Mahama, who also serves as the African Union Champion for African Financial Institutions, described the Reset as a bold response to what he called a “fraying global development architecture.” He highlighted the devastating impact of COVID-19, which erased two decades of progress in less than two years, the deepening global debt crisis, and climate shocks that threaten more than 700 million people with hunger.
“The world is only five years from 2030,” Mahama said. “The question is not simply what new targets should replace the SDGs, but how we design institutions and financing systems that actually work. Workability is the name of the game now—innovative financing instruments, new business models and smarter coalitions that multiply resources rather than ration them.”
Drawing parallels to the 2001 Monterrey Consensus, which gave rise to landmark platforms such as GAVI and the Global Fund, Mahama urged a similar rethink of multilateralism—one focused on sustainable value creation rather than aspirational pledges.
Anchored in Sovereignty, Workability, and Shared Value
The Accra Reset is built on three core principles: sovereignty, workability, and shared value. Health sovereignty will serve as the entry point, transitioning countries from aid dependency to self-reliance. This approach builds on outcomes from the Africa Health Sovereignty Summit held in Accra in August 2025.

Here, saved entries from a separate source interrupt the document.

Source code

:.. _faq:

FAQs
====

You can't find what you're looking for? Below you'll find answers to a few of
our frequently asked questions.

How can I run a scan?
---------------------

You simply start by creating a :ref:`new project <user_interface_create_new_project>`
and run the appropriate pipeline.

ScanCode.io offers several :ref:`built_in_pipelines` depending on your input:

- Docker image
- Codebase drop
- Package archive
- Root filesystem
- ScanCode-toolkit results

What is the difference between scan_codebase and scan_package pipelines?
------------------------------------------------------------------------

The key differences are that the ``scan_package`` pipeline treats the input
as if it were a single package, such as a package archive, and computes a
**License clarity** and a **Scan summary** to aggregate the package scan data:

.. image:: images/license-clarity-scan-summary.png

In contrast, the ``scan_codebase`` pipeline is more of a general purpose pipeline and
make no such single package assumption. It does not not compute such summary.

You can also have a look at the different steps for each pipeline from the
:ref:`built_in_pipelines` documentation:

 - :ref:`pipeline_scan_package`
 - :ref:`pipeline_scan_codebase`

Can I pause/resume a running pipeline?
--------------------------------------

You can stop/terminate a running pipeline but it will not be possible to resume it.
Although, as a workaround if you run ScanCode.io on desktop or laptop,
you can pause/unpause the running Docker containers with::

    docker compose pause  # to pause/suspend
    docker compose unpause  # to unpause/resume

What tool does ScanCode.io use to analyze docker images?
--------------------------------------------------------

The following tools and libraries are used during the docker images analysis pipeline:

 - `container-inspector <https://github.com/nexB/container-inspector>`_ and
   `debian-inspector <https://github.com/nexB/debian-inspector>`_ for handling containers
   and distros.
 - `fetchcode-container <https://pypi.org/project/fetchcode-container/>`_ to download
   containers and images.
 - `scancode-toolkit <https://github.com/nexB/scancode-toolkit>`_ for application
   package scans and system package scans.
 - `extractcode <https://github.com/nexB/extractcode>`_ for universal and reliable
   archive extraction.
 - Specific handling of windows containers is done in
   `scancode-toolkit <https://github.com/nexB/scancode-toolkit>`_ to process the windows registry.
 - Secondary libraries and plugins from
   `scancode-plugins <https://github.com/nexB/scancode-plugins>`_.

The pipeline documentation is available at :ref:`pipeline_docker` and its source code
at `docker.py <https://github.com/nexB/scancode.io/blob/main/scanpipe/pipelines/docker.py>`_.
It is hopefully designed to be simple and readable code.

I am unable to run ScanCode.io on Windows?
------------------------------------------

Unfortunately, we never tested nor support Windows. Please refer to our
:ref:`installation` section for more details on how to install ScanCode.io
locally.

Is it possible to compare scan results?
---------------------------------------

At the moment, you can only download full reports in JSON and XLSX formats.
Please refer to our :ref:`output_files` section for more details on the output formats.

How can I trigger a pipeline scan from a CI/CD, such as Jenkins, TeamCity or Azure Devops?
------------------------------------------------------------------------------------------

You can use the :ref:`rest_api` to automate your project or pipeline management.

To operationalise the framework, the Club of Accra will pilot new financing innovations and create “geostrategic dealrooms” to mobilise investment in health, climate resilience, food security, and job creation.
A Global Presidential Council was also announced to provide high-level political leadership, alongside a Global College of Advisors comprising experts in health, finance, business, and innovation to guide pilot projects and design new financing models.

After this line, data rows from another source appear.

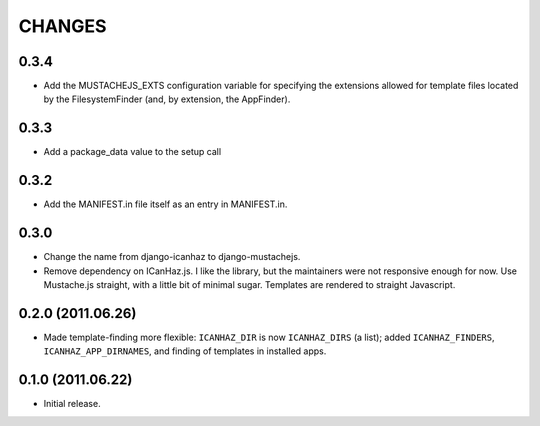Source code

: CHANGES
=======

0.3.4
------------------

* Add the MUSTACHEJS_EXTS configuration variable for specifying the extensions
  allowed for template files located by the FilesystemFinder (and, by extension,
  the AppFinder).


0.3.3
------------------

* Add a package_data value to the setup call


0.3.2
------------------

* Add the MANIFEST.in file itself as an entry in MANIFEST.in.


0.3.0
------------------

* Change the name from django-icanhaz to django-mustachejs.
* Remove dependency on ICanHaz.js.  I like the library, but the maintainers
  were not responsive enough for now.  Use Mustache.js straight, with a little
  bit of minimal sugar.  Templates are rendered to straight Javascript.


0.2.0 (2011.06.26)
------------------

* Made template-finding more flexible: ``ICANHAZ_DIR`` is now ``ICANHAZ_DIRS``
  (a list); added ``ICANHAZ_FINDERS``, ``ICANHAZ_APP_DIRNAMES``, and finding of
  templates in installed apps.


0.1.0 (2011.06.22)
------------------

* Initial release.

Global Leaders Voice Support
The initiative drew strong backing from political, institutional, and private sector leaders.
- Olusegun Obasanjo, former Nigerian President and co-convenor, urged a new era of solidarity and a decisive break from aid dependency.
- Gordon Brown, former UK Prime Minister, hailed the Reset as “a plan for the future,” stressing the importance of health sovereignty.
- A statement on behalf of Kenyan President William Ruto called for financing mechanisms that match national ambitions and hold the Global Presidential Council accountable for delivering universal health coverage.
- Prime Minister Mia Mottley of Barbados pledged to align skills and industrial policy to support pharmaceutical production across the Global South.
- Aigboje Aig-Imoukhuede, Chairman of Access Bank, committed strong private sector financing and leadership.
Endorsements also came from WHO Director-General Dr. Tedros Adhanom Ghebreyesus and WTO Director-General Dr. Ngozi Okonjo-Iweala, who both stressed the urgency of “rewiring” outdated global norms.
With the 2030 Sustainable Development Goals deadline looming—and fewer than half of the 169 targets on track—the Accra Reset is being positioned as a blueprint to realign global development with today’s urgent realities.